The defense forces in Sweden have 139,180 firearms, and the police a further 38,000.
All
in all, there are plenty of guns to go round to have a civil war
with. This won't be a brutish affair conducted with knives and sticks.
But
how will it play out? A t the moment, the Islamists attack police
stations, control no-go areas and enclaves, and are not sufficiently
discouraged from these activities by the police. Public opinion is
becoming less tolerant of the situation. In terms of the politics,
leftists won the last election, in September 2018, and the Social
Democrats retained control of the government. Their main opposition is
the Sweden Democrats, whom the prime minister has called "an extremist
and racist party." In a recent poll, the Social Democrats are at 22% support, and the Sweden Democrats are more popular at 24%.
A
sign of the shift in public opinion is the fact that the leader of the
Moderate Party, with 70 out of the 349 seats in the Swedish parliament,
has apologized
on Facebook to all those who had criticized the country's immigration
policies over the years. The shifting winds of public opinion will
encourage a crackdown on the Islamist enclaves, which in turn enrages
the Islamists, and they are likely to respond with more attacks on the
police and other public institutions.
How
we get to civil war is that the government reaction to the escalating
violence is likely to lag too far behind events and public opinion. And
then an officer in the armed forces will have his wife or daughter
killed and lead his unit in taking over the parliament building. Nobody
in the police force will stop him, because the police have been taking
the brunt of the Islamist violence for decades.
The
next phase will be the reaction of the lefties running Germany, France,
and the European Union. The yellow vests have been protesting in
France for over a year now. Early on, they were surprised to see
European Union decals on French armored personnel0carriers. It seems
that Macron and Merkel have conspired to create a French-German force to
put down insurrections in Europe. To get to Sweden, this force would
have to pass through Denmark, and the Danes are likely to stop them. If
that fails, any armored column is unlikely to get across the Oresund
Bridge that connects Denmark and Malmö in Sweden. The Swedes make good
antitank weapons.
Yes,
you can have a civil war in this day and age. With respect to Sweden,
what can't go on forever won't.
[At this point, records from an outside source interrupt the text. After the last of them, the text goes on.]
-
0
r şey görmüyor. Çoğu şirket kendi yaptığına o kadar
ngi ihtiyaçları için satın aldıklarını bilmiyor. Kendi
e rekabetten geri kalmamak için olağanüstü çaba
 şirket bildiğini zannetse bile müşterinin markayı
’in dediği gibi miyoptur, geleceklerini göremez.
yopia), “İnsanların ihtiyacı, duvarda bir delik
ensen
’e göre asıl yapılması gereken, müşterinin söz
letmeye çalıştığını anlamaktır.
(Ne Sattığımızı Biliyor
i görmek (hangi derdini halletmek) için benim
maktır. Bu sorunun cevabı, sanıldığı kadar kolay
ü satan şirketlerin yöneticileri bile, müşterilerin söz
If the state does not maintain its
monopoly on violence, the state ceases to exist.
People
can have a short memory for trials and tribulations when they have been
civilized and comfortable for a while. Across the border in Norway,
the Norwegians had a bad time in WW2, with near starvation
conditions. So in the 1950s, they built grain storage to last them at
least a year, in the manner of Joseph's advice to the Egyptian
pharaoh. Two generations later, all the pain had been forgotten, and
the grain silos were converted to student accommodations. The pain of Sweden's coming civil war won't be forgotten as quickly.